- [TASK INSTRUCTIONS]
Swap every "ADD TO BAG" in the lines below for "ADD TO CART", and reproduce the rest of the lines unchanged.

_ _ _

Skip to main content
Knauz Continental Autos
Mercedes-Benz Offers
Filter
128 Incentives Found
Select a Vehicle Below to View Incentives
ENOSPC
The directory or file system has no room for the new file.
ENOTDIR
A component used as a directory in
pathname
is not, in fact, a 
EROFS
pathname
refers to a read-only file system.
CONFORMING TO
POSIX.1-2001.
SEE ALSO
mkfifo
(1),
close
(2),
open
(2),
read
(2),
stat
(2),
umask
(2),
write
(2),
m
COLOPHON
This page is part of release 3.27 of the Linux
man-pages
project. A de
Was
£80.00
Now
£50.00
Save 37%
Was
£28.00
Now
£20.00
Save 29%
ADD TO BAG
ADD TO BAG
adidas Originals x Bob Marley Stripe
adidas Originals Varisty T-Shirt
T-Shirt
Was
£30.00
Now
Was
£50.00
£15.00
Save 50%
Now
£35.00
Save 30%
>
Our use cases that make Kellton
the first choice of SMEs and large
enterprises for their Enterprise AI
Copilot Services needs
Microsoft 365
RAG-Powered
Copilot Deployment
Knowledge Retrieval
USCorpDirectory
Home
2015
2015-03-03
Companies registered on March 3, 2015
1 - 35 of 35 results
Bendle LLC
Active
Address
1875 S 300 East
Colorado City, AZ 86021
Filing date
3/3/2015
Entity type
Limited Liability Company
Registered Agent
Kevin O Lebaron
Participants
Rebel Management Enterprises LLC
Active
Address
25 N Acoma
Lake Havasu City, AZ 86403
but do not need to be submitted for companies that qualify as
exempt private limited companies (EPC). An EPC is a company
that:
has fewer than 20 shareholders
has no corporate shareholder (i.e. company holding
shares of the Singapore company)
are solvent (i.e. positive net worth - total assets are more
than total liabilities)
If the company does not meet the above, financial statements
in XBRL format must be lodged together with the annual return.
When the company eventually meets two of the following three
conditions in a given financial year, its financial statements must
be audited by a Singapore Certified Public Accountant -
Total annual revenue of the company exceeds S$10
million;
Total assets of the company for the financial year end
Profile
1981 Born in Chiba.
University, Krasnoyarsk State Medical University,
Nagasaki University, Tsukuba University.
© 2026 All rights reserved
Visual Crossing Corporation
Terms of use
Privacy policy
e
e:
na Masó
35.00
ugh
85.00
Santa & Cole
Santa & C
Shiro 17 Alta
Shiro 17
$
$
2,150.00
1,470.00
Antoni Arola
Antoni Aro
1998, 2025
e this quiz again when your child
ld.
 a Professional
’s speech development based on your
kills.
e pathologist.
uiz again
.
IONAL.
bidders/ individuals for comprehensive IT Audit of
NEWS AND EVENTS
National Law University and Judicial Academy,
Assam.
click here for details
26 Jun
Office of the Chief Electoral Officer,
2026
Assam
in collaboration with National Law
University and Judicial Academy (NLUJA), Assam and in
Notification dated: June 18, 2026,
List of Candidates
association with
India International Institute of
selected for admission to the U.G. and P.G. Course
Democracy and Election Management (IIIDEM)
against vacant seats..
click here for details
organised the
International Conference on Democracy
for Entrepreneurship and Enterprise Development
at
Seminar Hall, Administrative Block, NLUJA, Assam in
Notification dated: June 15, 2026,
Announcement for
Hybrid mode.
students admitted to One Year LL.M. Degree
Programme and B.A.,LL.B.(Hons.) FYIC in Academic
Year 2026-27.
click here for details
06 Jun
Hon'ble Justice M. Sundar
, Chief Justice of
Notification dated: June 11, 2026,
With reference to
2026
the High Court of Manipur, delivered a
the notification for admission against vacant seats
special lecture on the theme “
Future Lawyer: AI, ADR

_ _ _

- [OUTPUT OF THE EXERCISE]
Skip to main content
Knauz Continental Autos
Mercedes-Benz Offers
Filter
128 Incentives Found
Select a Vehicle Below to View Incentives
ENOSPC
The directory or file system has no room for the new file.
ENOTDIR
A component used as a directory in
pathname
is not, in fact, a 
EROFS
pathname
refers to a read-only file system.
CONFORMING TO
POSIX.1-2001.
SEE ALSO
mkfifo
(1),
close
(2),
open
(2),
read
(2),
stat
(2),
umask
(2),
write
(2),
m
COLOPHON
This page is part of release 3.27 of the Linux
man-pages
project. A de
Was
£80.00
Now
£50.00
Save 37%
Was
£28.00
Now
£20.00
Save 29%
ADD TO CART
ADD TO CART
adidas Originals x Bob Marley Stripe
adidas Originals Varisty T-Shirt
T-Shirt
Was
£30.00
Now
Was
£50.00
£15.00
Save 50%
Now
£35.00
Save 30%
>
Our use cases that make Kellton
the first choice of SMEs and large
enterprises for their Enterprise AI
Copilot Services needs
Microsoft 365
RAG-Powered
Copilot Deployment
Knowledge Retrieval
USCorpDirectory
Home
2015
2015-03-03
Companies registered on March 3, 2015
1 - 35 of 35 results
Bendle LLC
Active
Address
1875 S 300 East
Colorado City, AZ 86021
Filing date
3/3/2015
Entity type
Limited Liability Company
Registered Agent
Kevin O Lebaron
Participants
Rebel Management Enterprises LLC
Active
Address
25 N Acoma
Lake Havasu City, AZ 86403
but do not need to be submitted for companies that qualify as
exempt private limited companies (EPC). An EPC is a company
that:
has fewer than 20 shareholders
has no corporate shareholder (i.e. company holding
shares of the Singapore company)
are solvent (i.e. positive net worth - total assets are more
than total liabilities)
If the company does not meet the above, financial statements
in XBRL format must be lodged together with the annual return.
When the company eventually meets two of the following three
conditions in a given financial year, its financial statements must
be audited by a Singapore Certified Public Accountant -
Total annual revenue of the company exceeds S$10
million;
Total assets of the company for the financial year end
Profile
1981 Born in Chiba.
University, Krasnoyarsk State Medical University,
Nagasaki University, Tsukuba University.
© 2026 All rights reserved
Visual Crossing Corporation
Terms of use
Privacy policy
e
e:
na Masó
35.00
ugh
85.00
Santa & Cole
Santa & C
Shiro 17 Alta
Shiro 17
$
$
2,150.00
1,470.00
Antoni Arola
Antoni Aro
1998, 2025
e this quiz again when your child
ld.
 a Professional
’s speech development based on your
kills.
e pathologist.
uiz again
.
IONAL.
bidders/ individuals for comprehensive IT Audit of
NEWS AND EVENTS
National Law University and Judicial Academy,
Assam.
click here for details
26 Jun
Office of the Chief Electoral Officer,
2026
Assam
in collaboration with National Law
University and Judicial Academy (NLUJA), Assam and in
Notification dated: June 18, 2026,
List of Candidates
association with
India International Institute of
selected for admission to the U.G. and P.G. Course
Democracy and Election Management (IIIDEM)
against vacant seats..
click here for details
organised the
International Conference on Democracy
for Entrepreneurship and Enterprise Development
at
Seminar Hall, Administrative Block, NLUJA, Assam in
Notification dated: June 15, 2026,
Announcement for
Hybrid mode.
students admitted to One Year LL.M. Degree
Programme and B.A.,LL.B.(Hons.) FYIC in Academic
Year 2026-27.
click here for details
06 Jun
Hon'ble Justice M. Sundar
, Chief Justice of
Notification dated: June 11, 2026,
With reference to
2026
the High Court of Manipur, delivered a
the notification for admission against vacant seats
special lecture on the theme “
Future Lawyer: AI, ADR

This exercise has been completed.